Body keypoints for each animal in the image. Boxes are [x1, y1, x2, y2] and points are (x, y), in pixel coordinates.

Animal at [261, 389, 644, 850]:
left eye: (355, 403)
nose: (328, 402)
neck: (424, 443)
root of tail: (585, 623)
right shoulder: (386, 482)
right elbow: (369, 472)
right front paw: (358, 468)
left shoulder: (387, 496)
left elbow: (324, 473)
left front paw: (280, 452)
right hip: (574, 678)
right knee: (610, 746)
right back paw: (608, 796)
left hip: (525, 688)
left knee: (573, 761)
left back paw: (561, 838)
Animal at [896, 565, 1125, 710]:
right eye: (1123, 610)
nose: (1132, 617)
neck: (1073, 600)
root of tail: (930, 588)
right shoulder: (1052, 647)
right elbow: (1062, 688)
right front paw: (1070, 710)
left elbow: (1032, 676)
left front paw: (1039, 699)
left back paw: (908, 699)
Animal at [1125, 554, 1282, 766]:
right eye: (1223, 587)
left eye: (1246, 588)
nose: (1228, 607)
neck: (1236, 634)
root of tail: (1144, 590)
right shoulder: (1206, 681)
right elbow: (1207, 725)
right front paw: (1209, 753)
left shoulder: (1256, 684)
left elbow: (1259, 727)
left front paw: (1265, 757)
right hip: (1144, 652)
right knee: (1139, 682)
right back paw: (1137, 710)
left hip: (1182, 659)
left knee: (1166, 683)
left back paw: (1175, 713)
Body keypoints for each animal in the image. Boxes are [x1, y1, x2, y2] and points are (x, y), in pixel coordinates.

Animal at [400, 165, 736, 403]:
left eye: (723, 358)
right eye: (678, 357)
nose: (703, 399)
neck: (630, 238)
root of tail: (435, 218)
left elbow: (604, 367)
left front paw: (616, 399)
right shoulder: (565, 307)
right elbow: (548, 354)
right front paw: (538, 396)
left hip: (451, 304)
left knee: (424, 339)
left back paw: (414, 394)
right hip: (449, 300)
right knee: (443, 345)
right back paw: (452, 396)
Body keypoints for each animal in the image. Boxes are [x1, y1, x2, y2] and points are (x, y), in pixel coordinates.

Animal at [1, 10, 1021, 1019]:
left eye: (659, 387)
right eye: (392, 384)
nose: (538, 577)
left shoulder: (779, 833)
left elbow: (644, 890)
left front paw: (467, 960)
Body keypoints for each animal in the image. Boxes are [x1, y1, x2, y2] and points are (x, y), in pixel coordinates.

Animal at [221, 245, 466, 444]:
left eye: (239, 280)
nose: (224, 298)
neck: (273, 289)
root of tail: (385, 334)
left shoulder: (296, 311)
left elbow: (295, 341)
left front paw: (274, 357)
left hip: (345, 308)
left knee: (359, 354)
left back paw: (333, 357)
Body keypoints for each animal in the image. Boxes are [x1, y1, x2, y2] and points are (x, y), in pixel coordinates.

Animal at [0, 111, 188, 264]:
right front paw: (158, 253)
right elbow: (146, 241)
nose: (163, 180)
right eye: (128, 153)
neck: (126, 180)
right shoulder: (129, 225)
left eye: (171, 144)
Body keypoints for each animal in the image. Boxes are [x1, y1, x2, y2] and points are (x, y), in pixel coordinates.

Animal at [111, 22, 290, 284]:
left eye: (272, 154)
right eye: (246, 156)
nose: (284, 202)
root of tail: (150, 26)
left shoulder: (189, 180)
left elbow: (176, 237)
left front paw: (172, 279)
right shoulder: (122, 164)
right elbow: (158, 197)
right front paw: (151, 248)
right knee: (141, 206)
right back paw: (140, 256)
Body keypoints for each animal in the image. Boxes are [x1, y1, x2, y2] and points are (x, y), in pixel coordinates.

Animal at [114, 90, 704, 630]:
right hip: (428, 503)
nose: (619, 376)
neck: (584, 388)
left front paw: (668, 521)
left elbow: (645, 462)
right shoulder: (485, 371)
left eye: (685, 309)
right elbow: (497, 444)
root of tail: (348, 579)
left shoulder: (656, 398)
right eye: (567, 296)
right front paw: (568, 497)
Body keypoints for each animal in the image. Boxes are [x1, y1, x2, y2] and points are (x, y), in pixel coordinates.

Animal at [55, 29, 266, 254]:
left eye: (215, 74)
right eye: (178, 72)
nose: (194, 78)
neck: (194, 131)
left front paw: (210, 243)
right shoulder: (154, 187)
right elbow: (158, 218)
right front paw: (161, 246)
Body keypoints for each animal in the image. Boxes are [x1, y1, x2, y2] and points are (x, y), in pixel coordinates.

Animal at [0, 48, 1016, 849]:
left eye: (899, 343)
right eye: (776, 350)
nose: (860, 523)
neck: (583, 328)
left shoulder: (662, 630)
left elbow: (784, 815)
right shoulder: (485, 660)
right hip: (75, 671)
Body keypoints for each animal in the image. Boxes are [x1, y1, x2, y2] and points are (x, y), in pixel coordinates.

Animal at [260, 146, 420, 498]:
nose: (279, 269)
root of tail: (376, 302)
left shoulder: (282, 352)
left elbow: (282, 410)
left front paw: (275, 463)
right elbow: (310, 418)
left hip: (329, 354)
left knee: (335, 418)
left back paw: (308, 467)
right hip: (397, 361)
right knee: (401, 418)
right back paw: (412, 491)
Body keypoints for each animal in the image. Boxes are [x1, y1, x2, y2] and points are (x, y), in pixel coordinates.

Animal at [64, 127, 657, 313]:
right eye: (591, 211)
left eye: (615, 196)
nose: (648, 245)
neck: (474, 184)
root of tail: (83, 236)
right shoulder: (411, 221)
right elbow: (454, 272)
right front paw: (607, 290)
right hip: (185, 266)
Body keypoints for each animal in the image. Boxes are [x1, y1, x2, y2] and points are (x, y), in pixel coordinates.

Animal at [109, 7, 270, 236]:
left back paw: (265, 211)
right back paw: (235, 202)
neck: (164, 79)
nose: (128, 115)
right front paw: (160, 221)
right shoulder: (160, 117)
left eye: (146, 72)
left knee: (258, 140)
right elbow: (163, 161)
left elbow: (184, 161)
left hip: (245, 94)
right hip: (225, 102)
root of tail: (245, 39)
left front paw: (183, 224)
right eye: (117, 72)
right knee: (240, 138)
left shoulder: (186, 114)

++++++

Go through the records above and repeat each one exactly.

* Solution to this exercise
Body keypoints for each animal in the image. Boxes are [x1, y1, x2, y2] and points are (x, y), in pixel coordinates.

Animal at [261, 389, 644, 850]:
left eye: (355, 403)
nose: (328, 402)
neck: (424, 443)
root of tail: (585, 623)
right shoulder: (386, 482)
right elbow: (369, 472)
right front paw: (358, 468)
left shoulder: (387, 496)
left elbow: (324, 473)
left front paw: (280, 452)
right hip: (574, 678)
right knee: (610, 746)
right back paw: (608, 796)
left hip: (525, 688)
left knee: (573, 761)
left back paw: (561, 838)
Animal at [896, 565, 1125, 710]:
right eye: (1123, 610)
nose: (1132, 617)
neck: (1073, 600)
root of tail: (930, 588)
right shoulder: (1052, 647)
right elbow: (1062, 688)
right front paw: (1070, 710)
left elbow: (1032, 676)
left front paw: (1039, 699)
left back paw: (908, 699)
Animal at [1125, 554, 1282, 766]:
right eye: (1223, 587)
left eye: (1246, 588)
nose: (1228, 607)
neck: (1236, 634)
root of tail: (1144, 590)
right shoulder: (1206, 681)
right elbow: (1207, 725)
right front paw: (1209, 753)
left shoulder: (1256, 684)
left elbow: (1259, 727)
left front paw: (1265, 757)
right hip: (1144, 652)
right knee: (1139, 682)
right back paw: (1137, 710)
left hip: (1182, 659)
left knee: (1166, 683)
left back paw: (1175, 713)
Body keypoints for each animal in the image. Boxes are [x1, y1, x2, y2] and points are (x, y), in pixel coordinates.

Animal at [400, 165, 736, 403]:
left eye: (723, 358)
right eye: (678, 357)
nose: (703, 399)
neck: (630, 238)
root of tail: (435, 218)
left elbow: (604, 367)
left front paw: (616, 399)
right shoulder: (565, 307)
right elbow: (548, 354)
right front paw: (538, 396)
left hip: (451, 304)
left knee: (424, 339)
left back paw: (414, 394)
right hip: (449, 300)
right knee: (443, 345)
right back paw: (452, 396)
Body keypoints for each animal in the image. Boxes are [x1, y1, x2, y2] and points are (x, y), in pixel coordinates.

Animal at [1, 10, 1021, 1019]:
left eye: (659, 387)
right eye: (392, 384)
nose: (538, 577)
left shoulder: (779, 833)
left elbow: (644, 890)
left front paw: (467, 960)
Body keypoints for each animal in the image. Boxes are [x1, y1, x2, y2] and points are (x, y), in pixel coordinates.

Animal at [221, 245, 466, 444]:
left eye: (239, 280)
nose: (224, 298)
neck: (273, 289)
root of tail: (385, 334)
left shoulder: (296, 311)
left elbow: (295, 341)
left front paw: (274, 357)
left hip: (345, 308)
left knee: (359, 354)
left back paw: (333, 357)
Body keypoints for each animal in the image. Boxes are [x1, y1, x2, y2] and points are (x, y), in pixel coordinates.

Animal at [0, 111, 188, 264]:
right front paw: (158, 253)
right elbow: (146, 241)
nose: (163, 180)
right eye: (128, 153)
neck: (126, 180)
right shoulder: (129, 225)
left eye: (171, 144)
Body keypoints for each animal in the image. Boxes are [x1, y1, x2, y2] and points are (x, y), in pixel coordinates.

Animal at [111, 22, 290, 284]:
left eye: (272, 154)
right eye: (246, 156)
nose: (284, 202)
root of tail: (150, 26)
left shoulder: (189, 180)
left elbow: (176, 237)
left front paw: (172, 279)
right shoulder: (122, 164)
right elbow: (158, 197)
right front paw: (151, 248)
right knee: (141, 206)
right back paw: (140, 256)
Body keypoints for each animal in the image. Boxes are [x1, y1, x2, y2] and points are (x, y), in pixel coordinates.

Animal at [114, 90, 704, 630]:
right hip: (428, 503)
nose: (619, 376)
neck: (584, 388)
left front paw: (668, 521)
left elbow: (645, 462)
right shoulder: (485, 371)
left eye: (685, 309)
right elbow: (497, 444)
root of tail: (348, 579)
left shoulder: (656, 398)
right eye: (567, 296)
right front paw: (568, 497)
Body keypoints for each animal in the image. Boxes are [x1, y1, x2, y2] and points are (x, y), in pixel coordinates.

Animal at [55, 29, 266, 254]:
left eye: (215, 74)
right eye: (178, 72)
nose: (194, 78)
neck: (194, 131)
left front paw: (210, 243)
right shoulder: (154, 187)
right elbow: (158, 218)
right front paw: (161, 246)
Body keypoints for each animal in the image. Boxes are [x1, y1, x2, y2] and points are (x, y), in pixel coordinates.

Animal at [0, 48, 1016, 849]:
left eye: (899, 343)
right eye: (776, 350)
nose: (860, 523)
neck: (583, 328)
left shoulder: (662, 630)
left elbow: (784, 815)
right shoulder: (485, 660)
right hip: (75, 671)
Body keypoints for each animal in the image. Boxes are [x1, y1, x2, y2] and points are (x, y), in pixel coordinates.

Animal at [260, 146, 420, 498]:
nose: (279, 269)
root of tail: (376, 302)
left shoulder: (282, 352)
left elbow: (282, 410)
left front paw: (275, 463)
right elbow: (310, 418)
left hip: (329, 354)
left knee: (335, 418)
left back paw: (308, 467)
right hip: (397, 361)
right knee: (401, 418)
right back paw: (412, 491)
Body keypoints for each animal in the image. Boxes are [x1, y1, x2, y2] and points are (x, y), in pixel coordinates.

Animal at [64, 127, 657, 313]:
right eye: (591, 211)
left eye: (615, 196)
nose: (648, 245)
neck: (474, 184)
root of tail: (83, 236)
right shoulder: (411, 221)
right elbow: (454, 272)
right front paw: (607, 290)
right hip: (185, 266)
Body keypoints for each animal in the image. Boxes are [x1, y1, x2, y2] and points are (x, y), in pixel coordinates.

Animal at [109, 7, 270, 236]:
left back paw: (265, 211)
right back paw: (235, 202)
neck: (164, 79)
nose: (128, 115)
right front paw: (160, 221)
right shoulder: (160, 117)
left eye: (146, 72)
left knee: (258, 140)
right elbow: (163, 161)
left elbow: (184, 161)
left hip: (245, 94)
right hip: (225, 102)
root of tail: (245, 39)
left front paw: (183, 224)
right eye: (117, 72)
right knee: (240, 138)
left shoulder: (186, 114)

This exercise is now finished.